Cosmic Bose dark matter

TL;DR

This paper proposes that cold and hot dark matter could originate from a Bose-Einstein condensate with two components, and uses cosmological data to test and constrain this bosonic dark matter model.

Contribution

It introduces a novel unified bosonic dark matter framework and tests its viability with current and forecasted cosmological data.

Findings

Bosonic dark matter is consistent with current data in the boson gas scenario.

The boson-antiboson pair scenario may become more relevant with future data.
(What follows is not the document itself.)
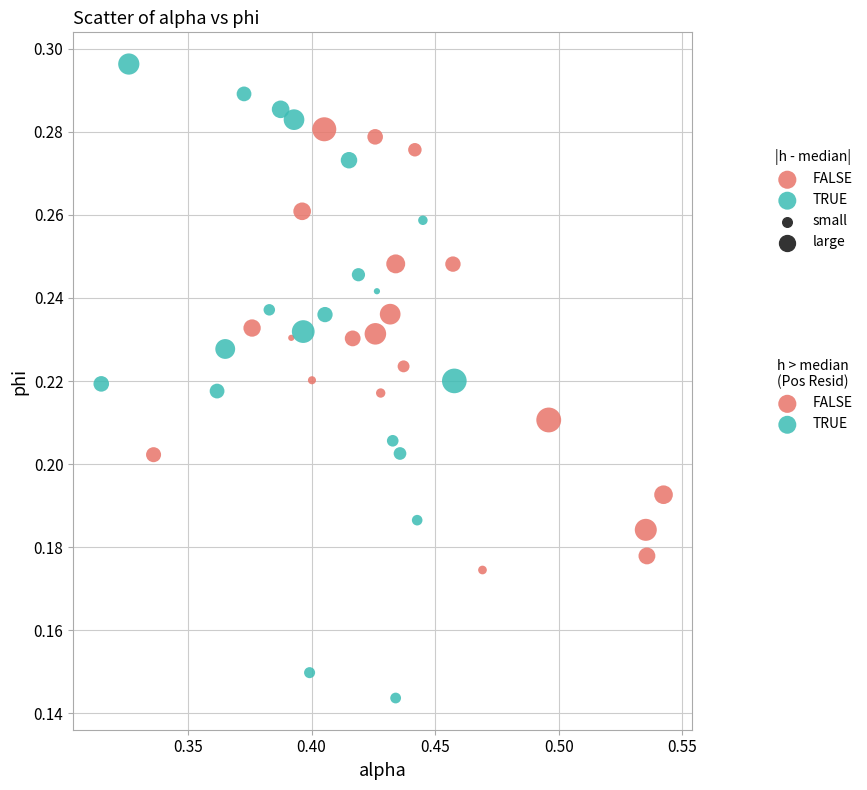

Which series contains the highest Y value?

TRUE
Critical temperature constraints link hot and cold dark matter properties.

Abstract

Cold and hot dark matter (CDM, HDM) imprint distinctive effects on the cosmological observables, naturally, they are often thought to be made of different kinds of particles. However, we point out that CDM and HDM could share a common origin, a Bose-Einstein condensate emerging with two components. In this framework, the mass and temperature constraints on HDM contain fundamental information of CDM, but also, the critical temperature of condensation shall be larger than the HDM temperature. We discuss two scenarios: a gas made of bosons and a gas made of boson-antiboson pairs. We use some cosmological data surveys to test the idea and constrain the bosonic DM parameters, including a forecast for the Planck mission. We find that the bosonic DM picture is consistent with data in the first scenario, although, the second one might be increasingly interesting for future data surveys.